Texto fornecido |
#####

CINEMA

'Ainda Estou Aqui' e Fernanda Torres já são vencedores - estejam ou não no Oscar

Filmede Walter Salles, que chegou no Brasil pela 48ª Mostra Internacional de Cinema de São Paulo, é um retrato afetuoso e trágico do fim de um paraíso familiar destruído pela Ditadura Militar

Publicado em: 21/10/2024 06:00 | Atualizado em: 19/10/2024 12:10

 (Filme estreia comercialmente nos cinemas no dia 7 de novembro. Sony/Divulgação)
Filme estreia comercialmente nos cinemas no dia 7 de novembro. Sony/Divulgação
A quebra de um mundo familiar perfeito que se revela também uma tragédia fervida em fogo baixo, Ainda estou aqui, escolhido pelo Brasil como representante no Oscar de filme internacional, chegou oficialmente no país através da 48ª Mostra Internacional de Cinema de São Paulo. Baseado no livro de Marcelo Rubens Paiva, dirigido por Walter Salles e protagonizado por Fernanda Torres, o longa vem construindo uma carreira de grande sucesso internacional desde a estreia no Festival de Veneza, onde venceu o prêmio de roteiro, e pouco a pouco se consolida como forte concorrente na temporada.

#####

Material fornecido |
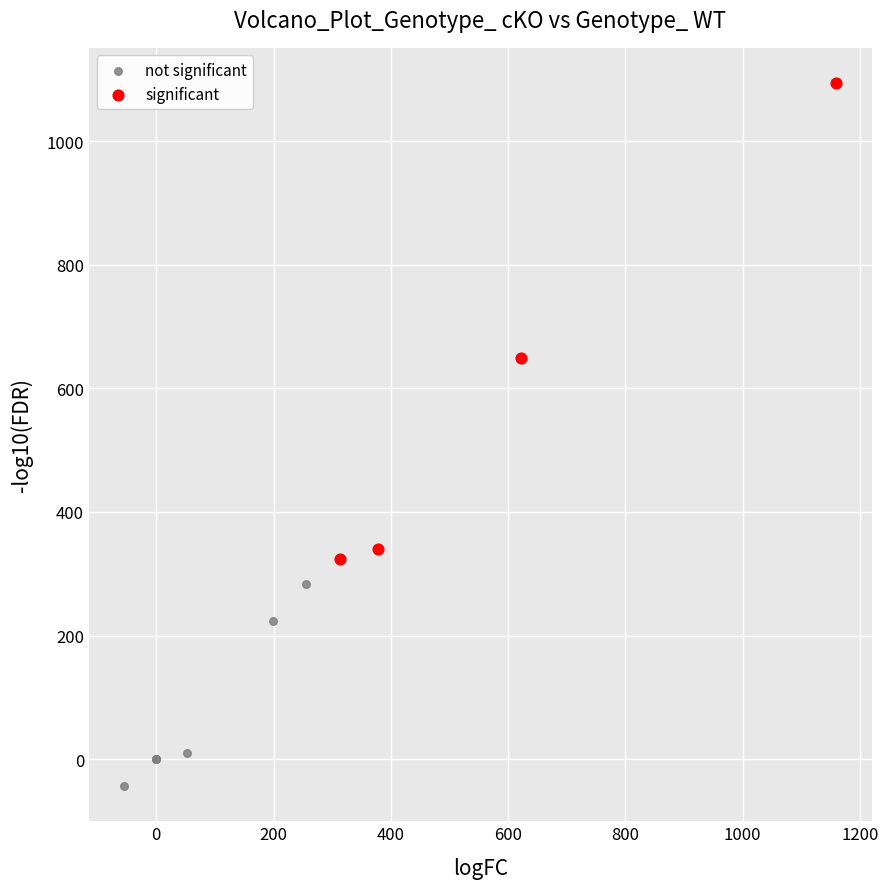

What are all the series names shown in the legend?

not significant, significant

#####

Tarefa 1 |
Reproduza todo o trecho da crítica sobre Ainda estou aqui que vai de "Filmede Walter Salles, que" até "de novembro. Sony/Divulgação)", substituindo "paraíso familiar" por "lar feliz".
Tarefa 2 |
Segundo a crítica sobre Ainda estou aqui, que trajetória do longa sustenta sua consolidação como forte concorrente na temporada? Responda em até três frases.
Tarefa 3 |
Dê continuidade à crítica sobre Ainda estou aqui a partir da última frase apresentada.

Resposta 1 |
Filmede Walter Salles, que chegou no Brasil pela 48ª Mostra Internacional de Cinema de São Paulo, é um retrato afetuoso e trágico do fim de um lar feliz destruído pela Ditadura Militar

Publicado em: 21/10/2024 06:00 | Atualizado em: 19/10/2024 12:10

 (Filme estreia comercialmente nos cinemas no dia 7 de novembro. Sony/Divulgação)

Resposta 2 |
O longa vem construindo uma carreira de grande sucesso internacional desde a estreia no Festival de Veneza, onde venceu o prêmio de roteiro. É com base nessa trajetória que ele, pouco a pouco, se consolida como forte concorrente na temporada.

Resposta 3 |
 
Seja ou não indicado ao Oscar, Ainda estou aqui já é vencedor – e não apenas do ponto e vista de premiações. O roteiro, adaptado por Murilo Hauser e Heitor Lorega, altera o ponto de vista do livro, narrado pelo próprio autor a partir das suas próprias memórias, e coloca a mãe de Marcelo, no centro narrativo. Ambientada no Rio de Janeiro de 1970, a história começa com a família composta pelo ex-deputado Rubens Paiva (Selton Mello), sua esposa Eunice (Fernanda Torres) e seus cinco filhos, que vivem numa casa enorme à beira mar e têm uma vida que, da maneira como o filme retrata no primeiro ato, parece quase idílica. Essa paz é quebrada de forma brutal quando Rubens é levado abruptamente por agentes do exército aparentemente para prestar um depoimento – e jamais retorna.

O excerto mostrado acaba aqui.